That list are exceptions? If you look at the ratio of spending to performance at Man Utd, Barca, Chelsea, Tottenham, Juve (particularly on salaries to free players), Atletico, they've been abysmal.
Take Chelsea.
Who in their attack has justified their fee? Pulisic at 58m pounds? Werner at 47.5m pounds? Havertz cost them 72m pounds. Ziyech at 37m pounds?
Mendy at 22m pounds has done better than Kepa at 71.5m pounds.
Their best performers last year were Rudiger, Thiago Silva, Reece James, Azpilicueta, Christensen, Mason Mount, Jorginho, and Kante. Rudiger, Jorginho, and Kante are the only ones who came in for big money, Rudiger was thought of as a flop until Tuchel came in while many questioned Jorginho post-Sarri, so they could have been failures themselves, the rest are free transfers, academy players, or token transfer fees.
This is where we have such a major difference of opinion. You keep saying that how much we spend reflects our ambition. I think the way teams are scouting, constructing teams, and defining value is fundamentally changing. Sure, there's City, but they've spent over 1 Billion Euros to build their squad. United has spent the same. In contrast, we've spent about 235m on our entire squad, which is less than Chelsea have spent on Pulisic, Werner, Havertz, and Ziyech, alone.
The fact that our owners are building a stadium, pumping tons of money into the team (because of the previous owners), while having to handle the insane destruction of the previous administrations, to me, underlines their ambition. They want to win. Maldini wants to win. He didn't come to just build a "top 4" team and shrug. That's not in his mindset. But he's not going to pretend that we will spend like Berlusconi's time by breaking transfer records. And I'm fine with that.

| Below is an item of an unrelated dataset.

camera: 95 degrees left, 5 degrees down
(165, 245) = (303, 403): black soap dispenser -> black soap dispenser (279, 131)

My favorite period as a Milan fan was when Galliani (and his team) were smarter than everyone. When we were always finding value in players like Cafu, Stam, Seedorf, Kaka, and getting big-time performances from Pancaro and Favalli, and none of those players cost us a lot. Grabbing Ibra for nothing, Thiago Silva for peanuts? That was when I was at my most proud as a Milan fan.

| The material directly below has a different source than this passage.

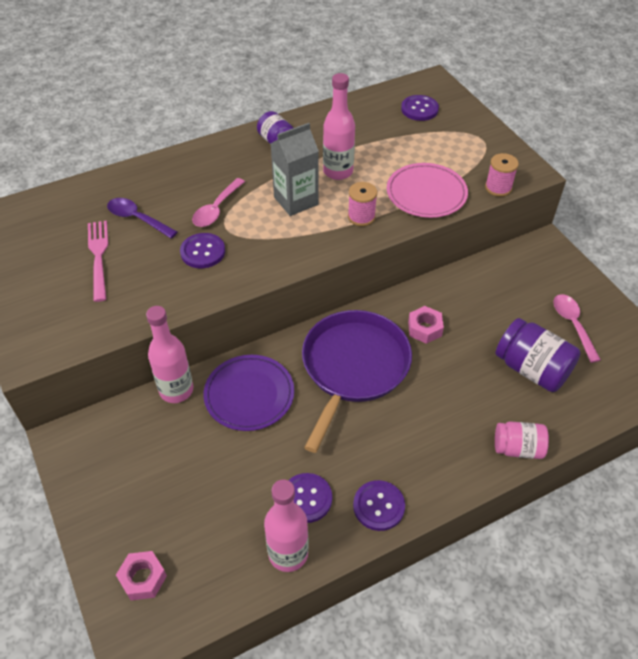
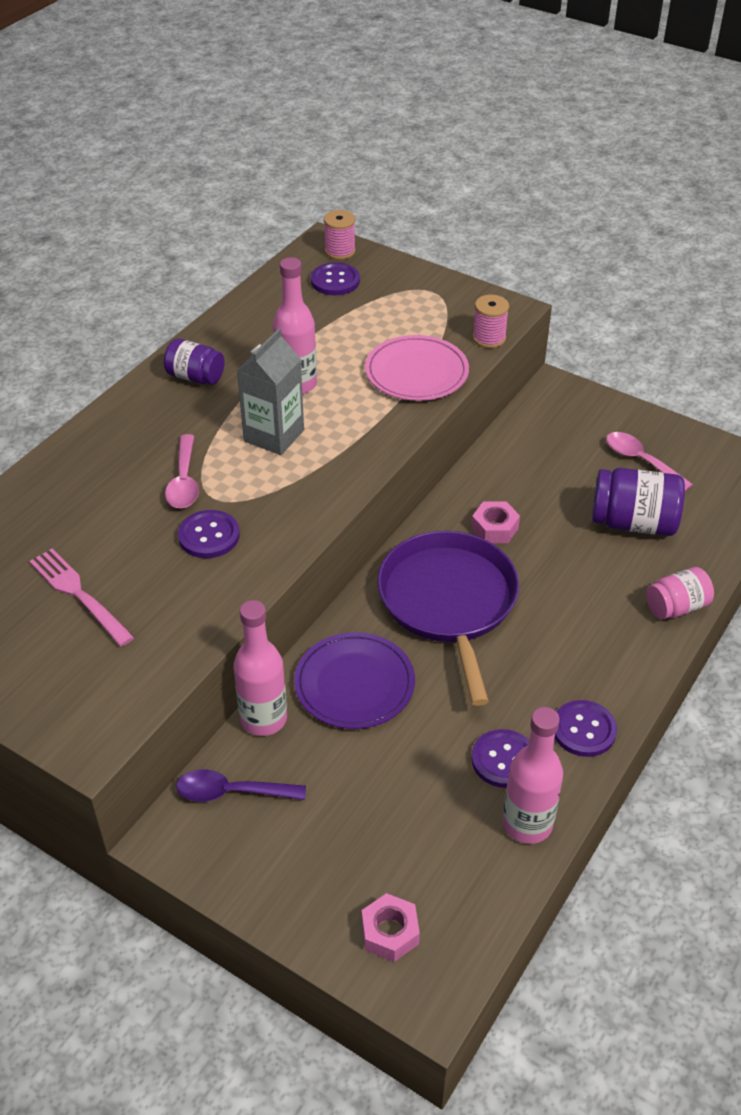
camera: 30 degrees left, 5 degrees down
(137, 219) = (90, 531): purple spoon -> purple spoon (231, 792)
(361, 217) = (364, 425): pink spool -> pink spool (340, 251)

I think that period of Milan management coupled with the banter era has smacked the "I think we should buy (most hyped player X) and (most hyped player Y)" out of me. I want to buy the next K2 from Genk, the next Salah from Basel, the next Lewa from Lech Poznan. Imagine the team Roma would have had if they just kept their best players like Alisson, Marquinhos, Rudiger, Pjanic, Paredes, Salah, Dzeko? Alisson was 7.5m, Marquinhos was 3m, Rudiger was 9m, Pjanic was 11m, Paredes was 6m, Salah was 20m, Dzeko was 15m. Many of them were loans with options. 71.5m for top-class players is amazing (Paredes, not so much, Pjanic was for a while, but you get my point). Unlike Roma, we don't need to sell our players (and we don't), and the guy who helped in a lot of these deals, Massara, is our guy. If Roma kept their squad together, they'd be one of the best teams in the world.

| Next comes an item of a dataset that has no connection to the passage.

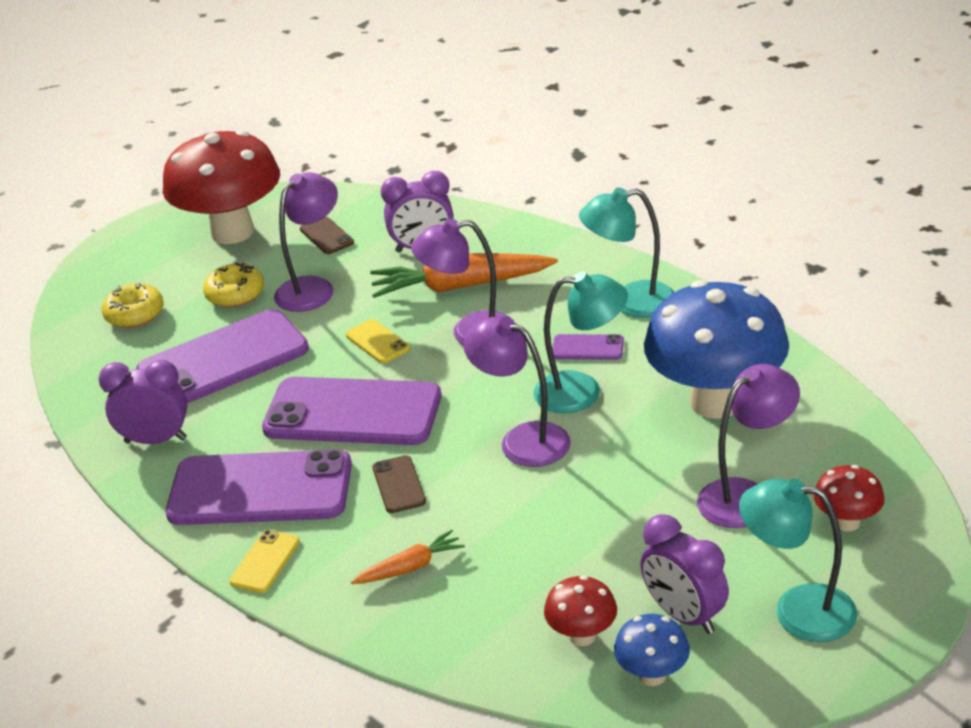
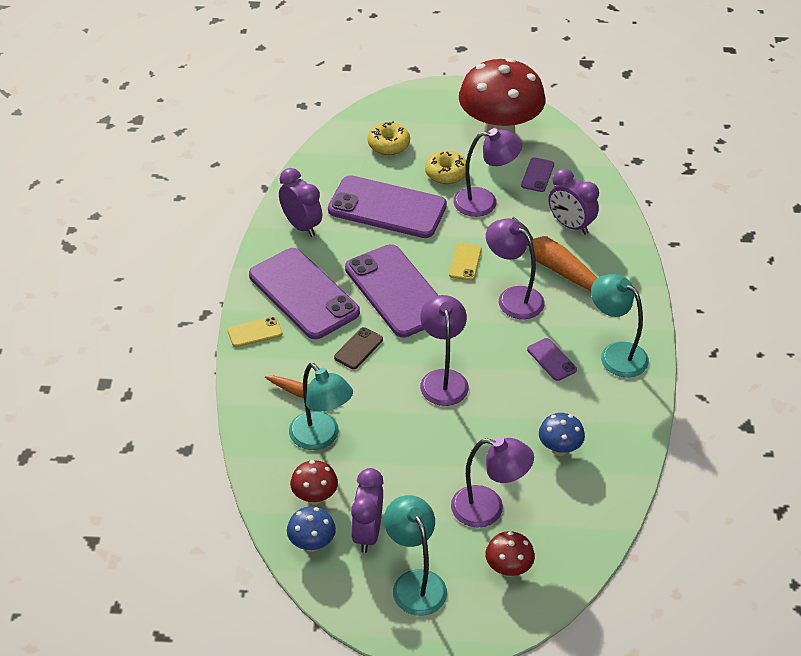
camera: 45 degrees right, 10 degrees up
(326, 236) = (537, 175): brown phone -> purple phone
(582, 392) = (509, 381): turquoise lamp -> turquoise lamp (321, 438)
(716, 402) = (559, 449): blue mushroom -> blue mushroom, size x0.44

I'll end with this: I was curious and wanted to see what Newcastle fans thought and saw themselves, especially vis-a-vis Botman and Milan. Some of them were amazed they were going to beat us to a player, others joked about Milan being a small club (in comparison to them due to their financial might), but there was an element that I really liked; there were fans who said things to the effect of: "Milan really uses data, they're a smart club, so if they want Botman, he must be good." That's what I want. That if we are scouting a player, that means they must be good, even if others don't get it.